Reproduce every line of text in the material below verbatim, omitting the pictures.

*** Opening of Input data ***

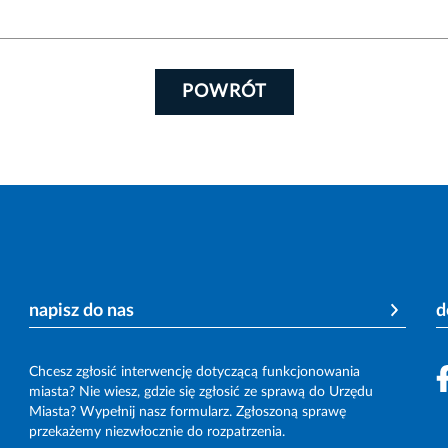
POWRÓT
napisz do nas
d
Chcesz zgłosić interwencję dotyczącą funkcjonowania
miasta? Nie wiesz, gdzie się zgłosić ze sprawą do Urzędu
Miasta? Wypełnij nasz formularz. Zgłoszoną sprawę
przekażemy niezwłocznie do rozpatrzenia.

*** Close of Input data ***

▶ **Solution to the problem**:
POWRÓT
napisz do nas
d
Chcesz zgłosić interwencję dotyczącą funkcjonowania
miasta? Nie wiesz, gdzie się zgłosić ze sprawą do Urzędu
Miasta? Wypełnij nasz formularz. Zgłoszoną sprawę
przekażemy niezwłocznie do rozpatrzenia.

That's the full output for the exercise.